**Passage to read:**
════════════════════

DeLong on Introspection

25 January 2008 at 4:29 pm 11 comments

| Peter Klein |

Brad DeLong sounds almost Misesian in this call for economics PhD students to study economic history:

[Mainstream] Economics is the hyper-positivist of social science disciplines: believing that everything of interest can be reduced to law-like theoretical and empirical propositions modeled after classical mechanics; that what cannot be reliably, repeatedly, quantitatively, and empirically demonstrated does not really exist as knowledge; that the only good social science is a deductive, analytical, model-based, general, experimental science.

But this misses a lot. Because we are people like those whom we study, we have psychological access to our subjects’ internal decision-making processes and motivations at a level that we cannot obtain from market price-quantity data. There is lots of interest that happens once and only once. Natural experiments are rare, and so if we restrict ourselves to positivist tools alone much is underidentified. The individuals’ preferences — the “tastes” part of “tastes and technologies” are not primitive but are themselves the result of long and complex historical, sociological, psychological, and — yes — economic processes. You need thickly-described case studies and anecdotes looking out from people’s insides before you can tell if your statistical results mean what you assert they mean.

════════════════════

Stored data entries:
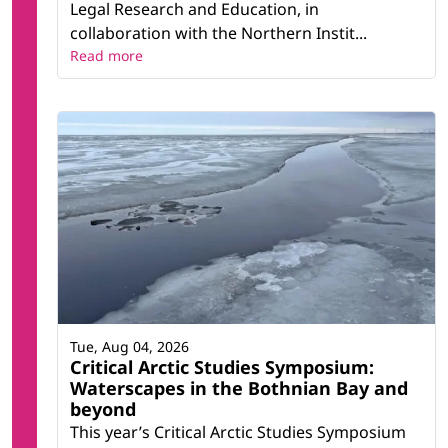
Legal Research and Education, in
collaboration with the Northern Instit...
Read more
Tue, Aug 04, 2026
Critical Arctic Studies Symposium:
Waterscapes in the Bothnian Bay and
beyond
This year’s Critical Arctic Studies Symposium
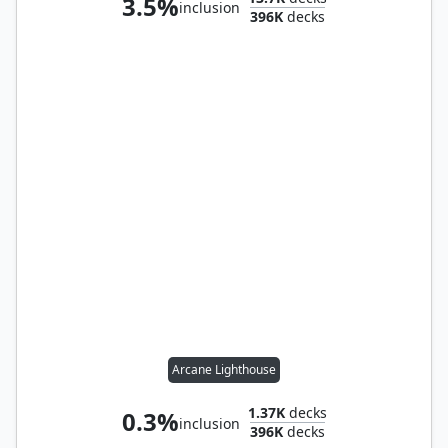
3.5%
inclusion
396K
decks
Arcane Lighthouse
1.37K
decks
0.3%
inclusion
396K
decks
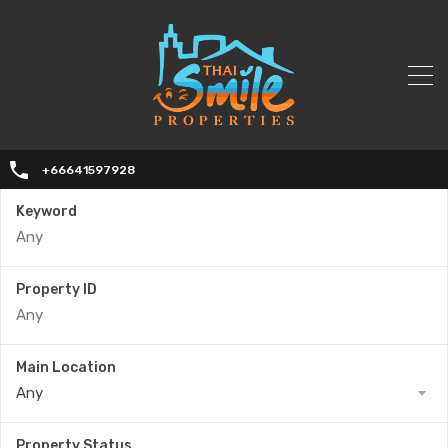
+66641597928
Keyword
Property ID
Main Location
Any
Property Status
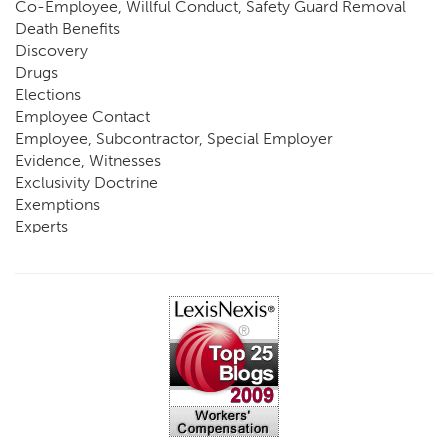
Co-Employee, Willful Conduct, Safety Guard Removal
Death Benefits
Discovery
Drugs
Elections
Employee Contact
Employee, Subcontractor, Special Employer
Evidence, Witnesses
Exclusivity Doctrine
Exemptions
Experts
FCE
Fraud
Going, Coming
Immunity
Impairment, Disability
Intentional Acts of Third Parties
Judgment, Order
Laws
Legislation
Licensing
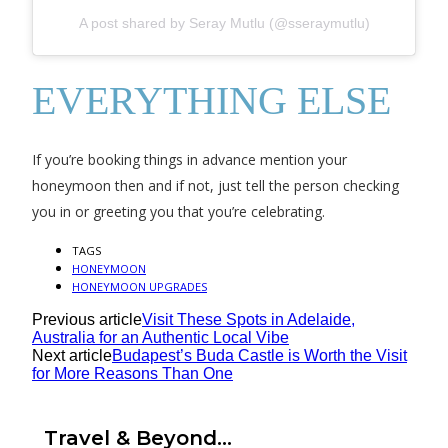
A post shared by Seray Mutlu (@sseraymutlu)
EVERYTHING ELSE
If you’re booking things in advance mention your
honeymoon then and if not, just tell the person checking
you in or greeting you that you’re celebrating.
TAGS
HONEYMOON
HONEYMOON UPGRADES
Previous article
Visit These Spots in Adelaide,
Australia for an Authentic Local Vibe
Next article
Budapest’s Buda Castle is Worth the Visit
for More Reasons Than One
Travel & Beyond...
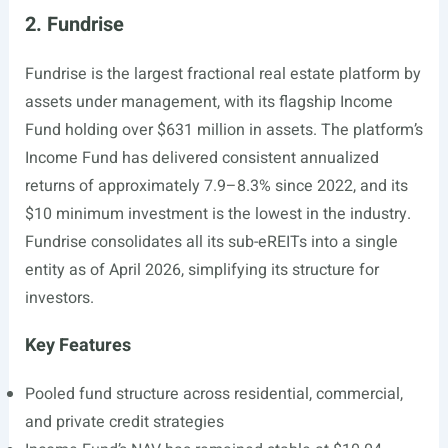
2. Fundrise
Fundrise is the largest fractional real estate platform by
assets under management, with its flagship Income
Fund holding over $631 million in assets. The platform’s
Income Fund has delivered consistent annualized
returns of approximately 7.9–8.3% since 2022, and its
$10 minimum investment is the lowest in the industry.
Fundrise consolidates all its sub-eREITs into a single
entity as of April 2026, simplifying its structure for
investors.
Key Features
Pooled fund structure across residential, commercial,
and private credit strategies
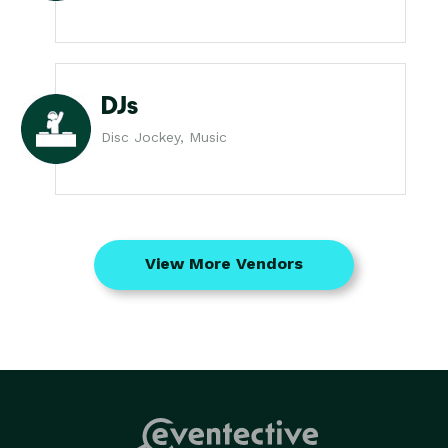
DJs
Disc Jockey, Music
View More Vendors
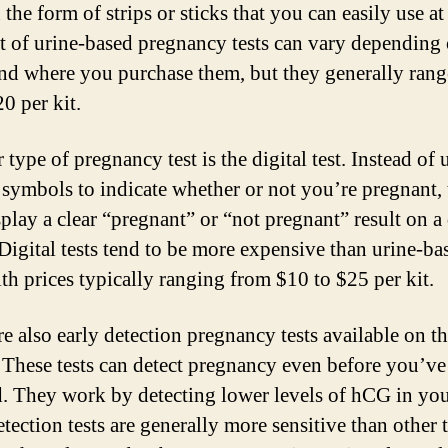
the form of strips or sticks that you can easily use a
t of urine-based pregnancy tests can vary depending 
nd where you purchase them, but they generally ran
0 per kit.
type of pregnancy test is the digital test. Instead of 
r symbols to indicate whether or not you’re pregnant, 
splay a clear “pregnant” or “not pregnant” result on a 
 Digital tests tend to be more expensive than urine-ba
ith prices typically ranging from $10 to $25 per kit.
re also early detection pregnancy tests available on t
 These tests can detect pregnancy even before you’v
d. They work by detecting lower levels of hCG in yo
tection tests are generally more sensitive than other 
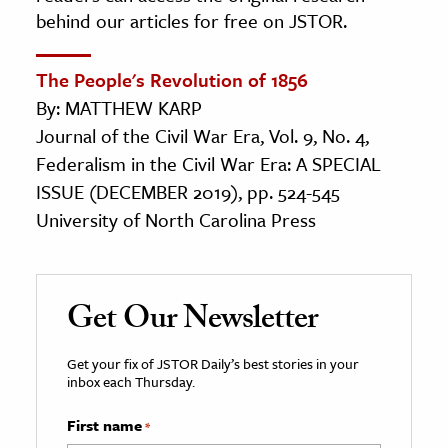
behind our articles for free on JSTOR.
The People's Revolution of 1856
By: MATTHEW KARP
Journal of the Civil War Era, Vol. 9, No. 4,
Federalism in the Civil War Era: A SPECIAL
ISSUE (DECEMBER 2019), pp. 524-545
University of North Carolina Press
Get Our Newsletter
Get your fix of JSTOR Daily’s best stories in your
inbox each Thursday.
First name
*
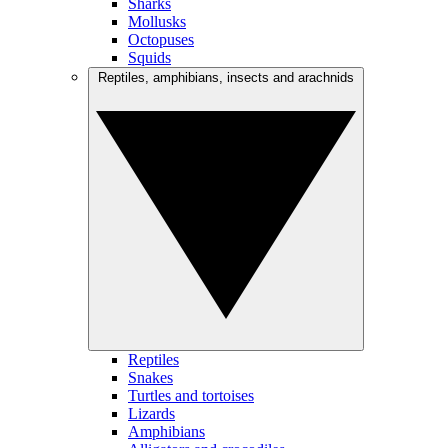
Sharks
Mollusks
Octopuses
Squids
Reptiles, amphibians, insects and arachnids
Reptiles
Snakes
Turtles and tortoises
Lizards
Amphibians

════════════════════

**What to produce:**
List every kind of process that the DeLong excerpt above says individuals' preferences result from.

**Result for this task:**
- Historical
- Sociological
- Psychological
- Economic